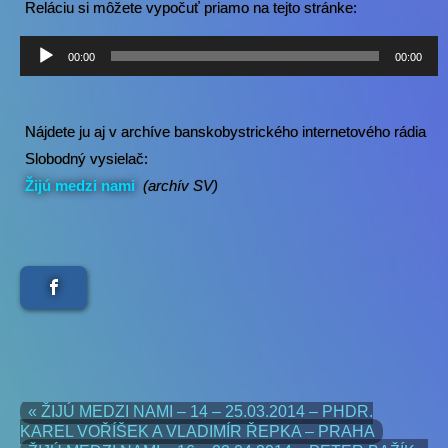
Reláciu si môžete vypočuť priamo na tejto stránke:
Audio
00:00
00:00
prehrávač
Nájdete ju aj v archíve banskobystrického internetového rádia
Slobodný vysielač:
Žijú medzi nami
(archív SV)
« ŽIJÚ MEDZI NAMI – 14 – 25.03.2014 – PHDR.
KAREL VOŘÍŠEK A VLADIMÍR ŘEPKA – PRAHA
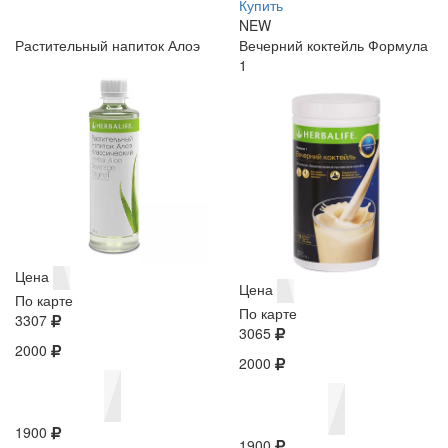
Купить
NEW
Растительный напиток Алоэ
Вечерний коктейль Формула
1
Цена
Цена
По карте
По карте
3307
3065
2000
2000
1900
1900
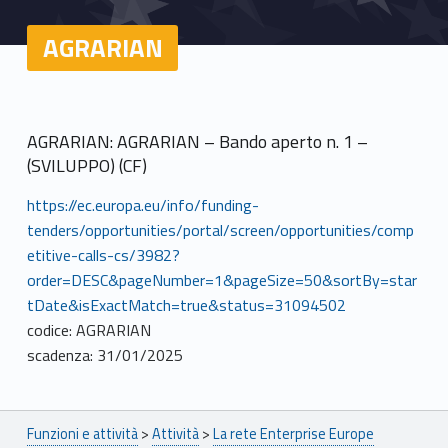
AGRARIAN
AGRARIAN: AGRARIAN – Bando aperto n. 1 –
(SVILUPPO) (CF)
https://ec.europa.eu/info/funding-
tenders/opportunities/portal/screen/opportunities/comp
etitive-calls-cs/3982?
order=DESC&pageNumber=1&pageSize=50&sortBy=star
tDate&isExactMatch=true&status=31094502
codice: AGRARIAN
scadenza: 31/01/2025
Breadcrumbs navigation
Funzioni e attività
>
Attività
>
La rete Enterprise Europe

■ ■ ■

EXERCISE GOAL -
Read the entries above and find each line holding the word "AGRARIAN". Copy it out.

WRITTEN REPLY -
AGRARIAN
AGRARIAN: AGRARIAN – Bando aperto n. 1 –
codice: AGRARIAN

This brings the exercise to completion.